# Yapılacak görevler
1. Yeme içme ve ambargo üzerine metne göre Mekke'de Müslümanlara ekonomik ve sosyal ambargoyu kim uygulamıştır?
2. Yeme içme ve ambargo üzerine metni kaldığı yerden sürdürün.

İnsanların bir kısmı sabah ve akşam karnını doyururken bir kısmı da üç öğün yemek yer.
İlk insan Hazreti Adem ile Hazreti Havva, cennetten bu dünyaya indirildiklerinde, ilk istekleri su içmek ve karın doyurmak olmuştur.
Rabbimizin indirdiği bütün kitaplarda, yedirmenin fazileti anlatılmıştır.
Hazreti İbrahim, sofrasıyla hâlâ dillerde destan olmuştur.
Günümüzde semirmek için sömüren ülkelerin, kendisine direnen ülkelere ilk yaptığı şey ekonomik ambargodur.
Mekke’de Sevgili Peygamberimiz ve O’na iman edenlere, Mekke Daru’n-Nedve/Parlamentosu Müslümanlara ekonomik ve sosyal ambargo uygulamıştır.
Günümüzde silah ambargosu da uygulanıyor ama insanlar, silahsız yaşayabilirler ama ekmeksiz yaşayamazlar.
Onun için önce özgürlük, Allah’tan başka hiçbir kimseye boyun eğmeme özgürlüğü, sonra ekonomik özgürlük ve daha sonra sömürgenlere karşı güçlü olmaya çalışılmıştır.
Dünyayı kendilerinin zanneden, parayla veya silahla almaya çalışan bu zihniyet, ABD Başkanı Trump’ın ağzından “Grönland adası bizim olacaktır” lakırdısını duydu.
Danimarka diye bir devletin varlığını, Grönland’ın Danimarka’ya bağlı özerk bir devlet olduğunu ağzına bile almadan söylüyor.
ABD’nin ileri karakolu olan işgalci İsrail çetesi, kendilerine yakın bütün ülkelere akşamüstü füze atmadan uyuyamayan bir yaratığa dönüştü.
Bunun yanında dünyada insanlara gıda olan her şeyin genetiğini değiştirdiler ve bununla sekiz milyarı zehirlemeye devam ediyorlar.
Kanser uzmanı Prof. Dr. Erkan Topuz’a göre yediğimiz, içtiğimiz, giydiğimiz ve kullandığımız her şeyin aslı bozulmuş hastalık yapan maddelerle mücadele edilmesi gerekirmiş.
Buna rağmen yurt dışından genetiği değiştirilmiş tohum almaya devam ediyoruz.
Çiftçi, çok mahsul aldığı için memnun ama aynı tohumdan üretilen gıda maddesi yine tohum olarak kullanılmamasından da şikâyetçi.
Biz, ekmeğini yediğimiz has buğdayımızın bir kısmını ekmek yapardık ve bir kısmını da tohum olarak ekerdik.
Az verirdi ama öz verirdi.
Ama Rabbimiz, Adem Aleyhisselamla başlattığı İslam dinini, gönderdiği peygamberlerle hep canlandırmış, tasfiye etmiş, aslına uygun hale getirmiş ve kıyamete kadar da Kur’an’ın korunacağını garanti etmiş.

# Verilen materyal
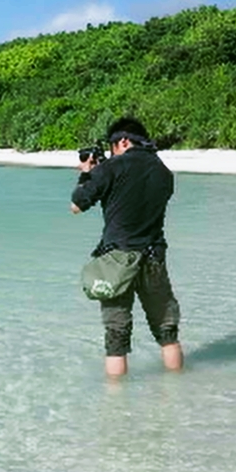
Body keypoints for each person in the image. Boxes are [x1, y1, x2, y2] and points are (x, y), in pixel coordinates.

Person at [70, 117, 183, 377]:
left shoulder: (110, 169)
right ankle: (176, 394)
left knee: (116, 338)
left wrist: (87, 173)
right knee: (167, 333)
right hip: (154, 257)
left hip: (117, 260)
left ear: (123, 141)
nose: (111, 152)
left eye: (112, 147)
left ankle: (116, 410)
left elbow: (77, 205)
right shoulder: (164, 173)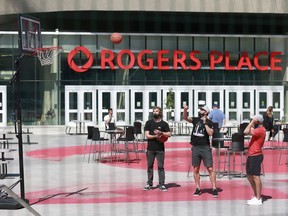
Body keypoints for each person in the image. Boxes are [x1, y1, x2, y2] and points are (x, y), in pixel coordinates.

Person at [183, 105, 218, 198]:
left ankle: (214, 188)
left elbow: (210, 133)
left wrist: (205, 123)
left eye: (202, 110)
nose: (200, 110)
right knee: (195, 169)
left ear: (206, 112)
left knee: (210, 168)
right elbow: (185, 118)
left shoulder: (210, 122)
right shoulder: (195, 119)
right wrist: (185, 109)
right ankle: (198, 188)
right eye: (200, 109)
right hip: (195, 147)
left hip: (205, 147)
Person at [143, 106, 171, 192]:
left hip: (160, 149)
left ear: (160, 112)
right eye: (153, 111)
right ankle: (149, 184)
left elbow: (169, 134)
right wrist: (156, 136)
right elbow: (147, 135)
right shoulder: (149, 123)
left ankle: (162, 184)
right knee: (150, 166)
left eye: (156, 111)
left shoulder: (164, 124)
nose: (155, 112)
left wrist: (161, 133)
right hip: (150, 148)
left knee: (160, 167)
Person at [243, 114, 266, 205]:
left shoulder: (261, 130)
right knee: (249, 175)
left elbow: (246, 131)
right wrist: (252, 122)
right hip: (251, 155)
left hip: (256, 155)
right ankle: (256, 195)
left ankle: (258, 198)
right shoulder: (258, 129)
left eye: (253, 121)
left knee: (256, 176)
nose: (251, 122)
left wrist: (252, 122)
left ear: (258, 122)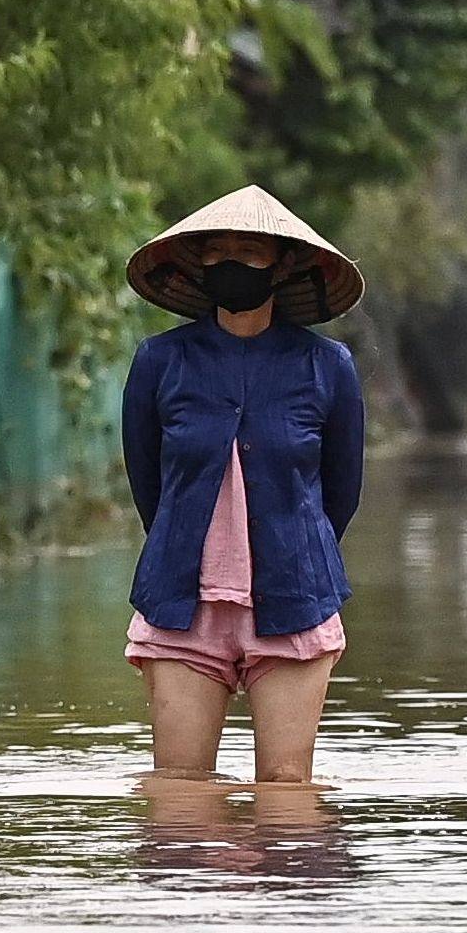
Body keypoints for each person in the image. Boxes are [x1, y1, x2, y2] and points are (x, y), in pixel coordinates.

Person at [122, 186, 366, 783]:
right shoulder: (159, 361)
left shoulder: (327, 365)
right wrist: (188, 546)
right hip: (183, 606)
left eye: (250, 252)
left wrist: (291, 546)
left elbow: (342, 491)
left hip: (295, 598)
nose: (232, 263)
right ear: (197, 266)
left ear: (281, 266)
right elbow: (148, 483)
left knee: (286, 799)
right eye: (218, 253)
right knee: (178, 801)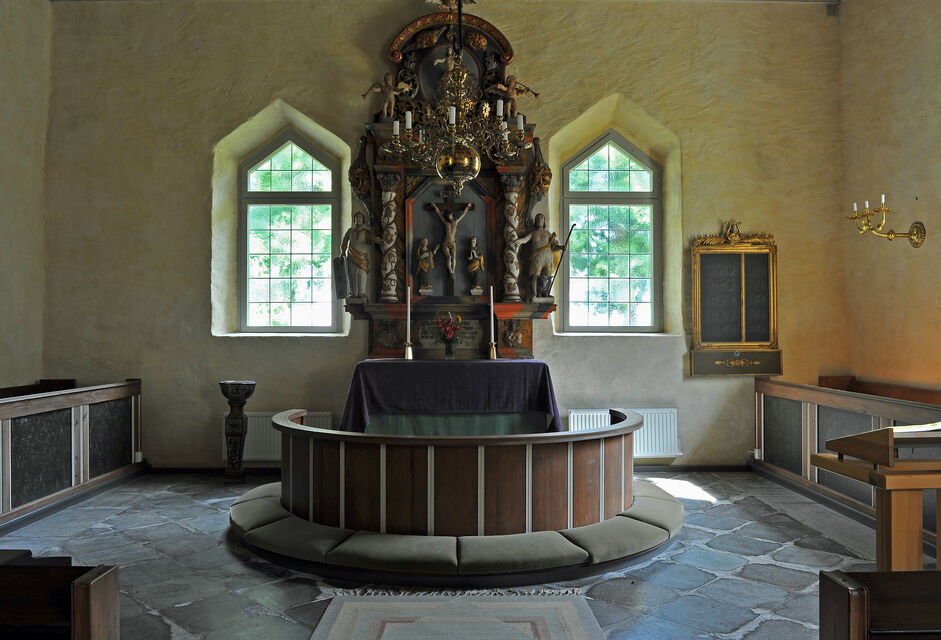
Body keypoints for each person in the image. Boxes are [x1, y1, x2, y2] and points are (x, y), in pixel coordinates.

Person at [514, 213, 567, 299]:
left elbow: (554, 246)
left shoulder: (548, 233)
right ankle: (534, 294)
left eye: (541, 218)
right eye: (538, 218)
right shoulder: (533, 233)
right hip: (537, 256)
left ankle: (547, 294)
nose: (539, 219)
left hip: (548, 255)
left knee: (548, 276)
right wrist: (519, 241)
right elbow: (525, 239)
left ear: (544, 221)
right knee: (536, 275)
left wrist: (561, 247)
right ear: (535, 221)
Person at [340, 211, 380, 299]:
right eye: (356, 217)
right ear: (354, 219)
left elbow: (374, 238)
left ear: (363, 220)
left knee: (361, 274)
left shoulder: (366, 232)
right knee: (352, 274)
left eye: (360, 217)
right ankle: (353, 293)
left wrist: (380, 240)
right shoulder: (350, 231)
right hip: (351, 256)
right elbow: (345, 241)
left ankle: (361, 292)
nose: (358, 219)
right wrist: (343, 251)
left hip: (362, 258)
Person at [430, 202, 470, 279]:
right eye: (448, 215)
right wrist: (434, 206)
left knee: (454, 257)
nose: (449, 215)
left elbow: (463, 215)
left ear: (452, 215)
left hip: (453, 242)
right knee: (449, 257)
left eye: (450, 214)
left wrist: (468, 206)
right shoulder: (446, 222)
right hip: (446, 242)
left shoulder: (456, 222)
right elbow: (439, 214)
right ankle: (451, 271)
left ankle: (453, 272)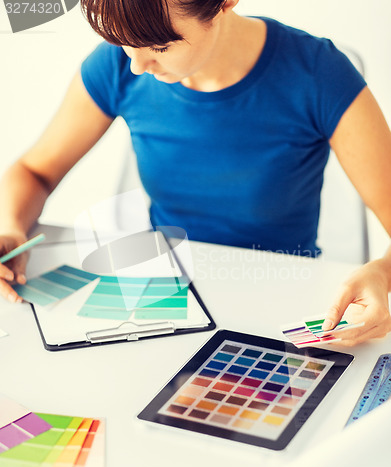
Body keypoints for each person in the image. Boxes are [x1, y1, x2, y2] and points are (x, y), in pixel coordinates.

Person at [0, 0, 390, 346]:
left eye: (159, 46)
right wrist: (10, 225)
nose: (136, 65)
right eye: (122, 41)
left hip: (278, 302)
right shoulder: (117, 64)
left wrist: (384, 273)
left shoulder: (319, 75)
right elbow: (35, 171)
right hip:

# Sıralı sonuçlar
1. Ambargoyu Mekke Daru'n-Nedve, yani Mekke Parlamentosu uygulamıştır.

2.
Onun için papazın, Trump’ın, Budist rahibinin, ateistin, deistin, komünistin çocuğu da İslam fıtratı üzere doğar, anası-babası ve çevresi onu kâfir yapar.
Bize de İslam aşısı yapmak düşer.
Bu işin tabiatta da devam ettiğini ben, Zeytinci Baba’dan dinledim:
Zeytin ağaçlarının dibinden her yıl filizlenen sürgünler, o ağacın meyvesini değil, aslının devamını sağlarmış.
Mesela, Gemlik cinsi zeytin ağacının dibinden süren filizin tekrar Gemlik zeytini vermesi için onun aşılanması gerekirmiş.
Ayvalık zeytininin dibinden filizlenen fidan, ekilince Ayvalık zeytini olmazmış, mutlaka aşılanması gerekirmiş.
Ayvalık aşısı yapılırsa Ayvalık olur, Gemlik aşısı ise Gemlik zeytini olur.
Filiz, şıvgın, sürgün denilenler, o ağacın orijinalini devam ettiriyorlarmış.
Tabiatı da, İslam’ı da koruyan, onları yaratan ve indiren Allah celle celalühtür.
Rabbimiz, din tahrip ve tahrifçileri kâfirlere karşı bizi uyarmaktadır.
Kendini Rab yerine koyan Firavun, Nemrut, Ebucehil gibi olan çağdaş putlara karşı “Onlara itaat etmeyiniz, sizi yaratana itaat ediniz” anlamında birçok uyarıcı ayet indirmiş.
Tabiatı koruma konusunda da Rabbimiz bizi uyarıyor:
“O (kâfir) işbaşına geçtiği zaman, yeryüzünde bozgunculuk yapmaya, ekini ve nesli yok etmeye koşar. Allah, bozgunculuk yapanı sevmez.
Ona, 'Allah'tan sakın!' denildiği zaman, kibri onu günaha alıp götürür. Ona cehennem yeter. O, ne kötü bir yataktır.” (Bakara Süresi ayet 2/2025-206)
Eğitimle nesli bozanları ve ticari hırsla zirai mahsulleri bozanları yeniden gözden geçiriverin ve kâfirlerin otoritesinin yok olması için birlikte hareket ediverelim.